熏吴紧握住小七的手,就如握住一个救命稻草:“他从小看着本宫长大,又悉心教导本宫法术,父君死时,本宫差点死于沧笙的南明离火之下,是他冒着与天界决裂的风险,也要从沧笙掌下救下本宫,你说,他对本宫怎么可能无情。”
小七懵了,这这都是什么情况!
“熏吴差点死在你的掌下?”小七用意念问沧笙。
沧笙坦然道:“打仗的时候,谁管得了这么多,我杀了蒲牢之后,她要与我拼命,我也不是一个怜香惜玉的人。”
“孟章救她是怎么回事?”
“天魔大战时,你不是待在孟章身边,你都不知道他救了熏吴?”
“我也不是时时刻刻在他身边。”
“天魔两族从古至今都是势不两立,时常打仗,但仗打得多了,有时也需要中间人说和,孟章率领的龙族,虽是天界的人,但与魔界关系也不错,两边若想停战,一般会请他去说和,一来二往,他便与蒲牢熟了,熏吴的娘亲是凤族,与孟章的龙族交好,她应劫而亡之前,曾托付孟章,帮忙照看熏吴,蒲牢四处征战,根本顾不上这个女儿,孟章见她可怜,便常去魔界,教她术法,估摸着熏吴也是那段时间恋上孟章的,后来孟章从我掌下救下熏吴,她更是死心塌地。”
“你这么一说,我怎么觉得孟章和熏吴的娘亲关系不简单?”
哪有丈夫还活着,却将女儿托付给好友的?除非丈夫实在太不可靠,而那个好友又不止是好友!
“有可能,龙族向来与凤族同气连枝,据说孟章与涅凤是至交好友,若无涅凤穿针引线,孟章又怎么可能与魔族交好。”

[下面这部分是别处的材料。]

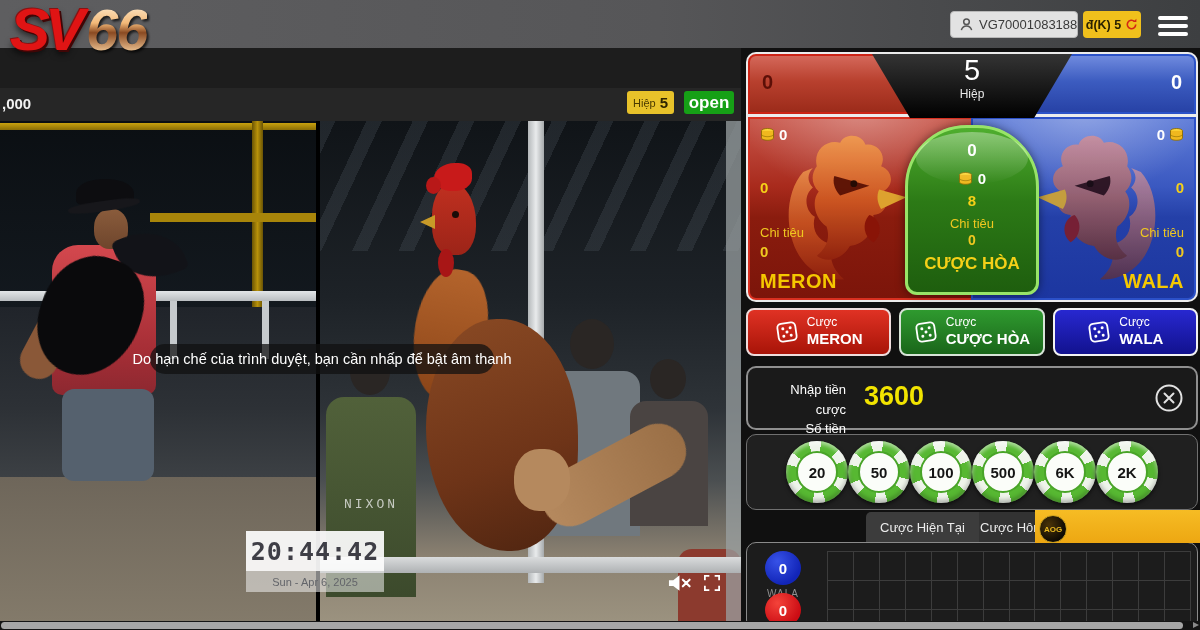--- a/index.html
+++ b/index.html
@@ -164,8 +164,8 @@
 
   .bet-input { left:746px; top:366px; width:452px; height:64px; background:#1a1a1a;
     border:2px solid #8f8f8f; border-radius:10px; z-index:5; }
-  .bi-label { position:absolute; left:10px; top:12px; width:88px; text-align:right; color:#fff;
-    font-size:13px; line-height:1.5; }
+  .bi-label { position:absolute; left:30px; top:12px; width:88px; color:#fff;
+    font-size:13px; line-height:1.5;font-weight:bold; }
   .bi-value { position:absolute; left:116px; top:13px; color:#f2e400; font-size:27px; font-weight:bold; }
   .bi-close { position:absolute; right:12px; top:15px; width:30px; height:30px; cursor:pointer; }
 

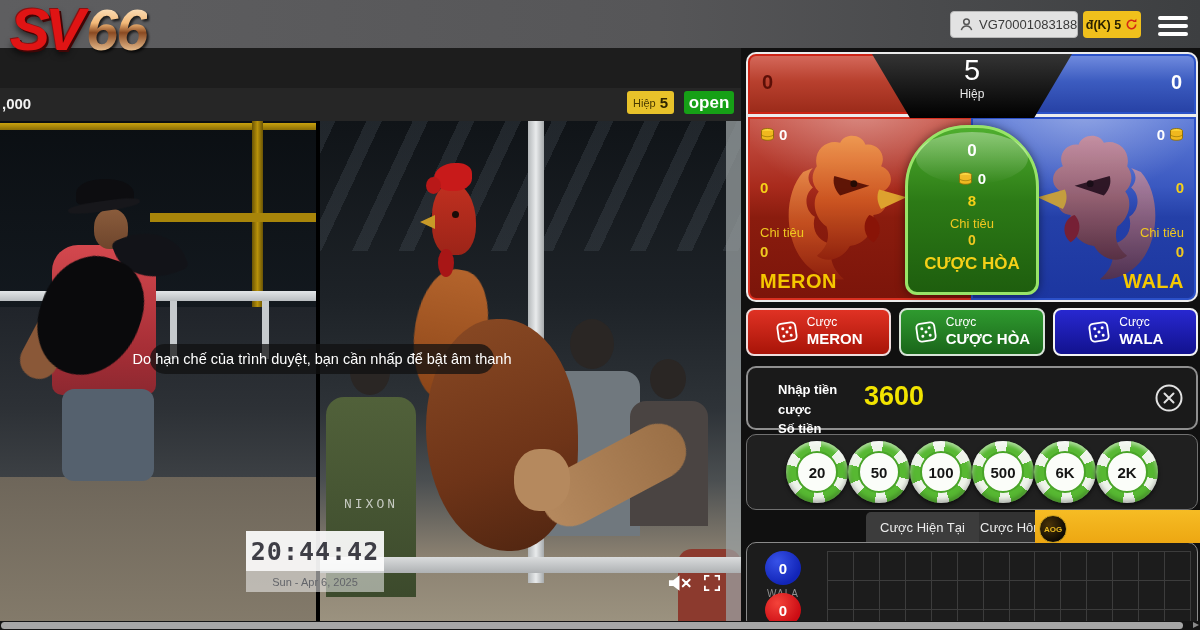--- a/index.html
+++ b/index.html
@@ -171,7 +171,7 @@
 
   .chip-row { left:746px; top:434px; width:452px; height:76px; background:#202020;
     border:1px solid #707070; border-radius:10px; display:flex; align-items:center;
-    justify-content:center; padding:0 9px; }
+    justify-content:space-between; padding:0 9px; }
   .chip { width:62px; height:62px; border-radius:50%; cursor:pointer;
     background: repeating-conic-gradient(from 8deg,#57b832 0deg 36deg,#eef4ea 36deg 60deg);
     display:flex; align-items:center; justify-content:center;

小七忽然想起陪伴在孟章身边的那几百年,孟章也是悉心教导她术法,她也曾因此对他暗生情绪。
“孟章在天界的时候是不是特别讨那些女仙的喜欢?”小七问。
“不止女仙,女妖也喜欢,他不使坏的时候,那张脸还是有点优势的。”
小七强忍笑意,用意念对沧笙道:“你不仗势欺人的时候,那张脸也挺有优势的。”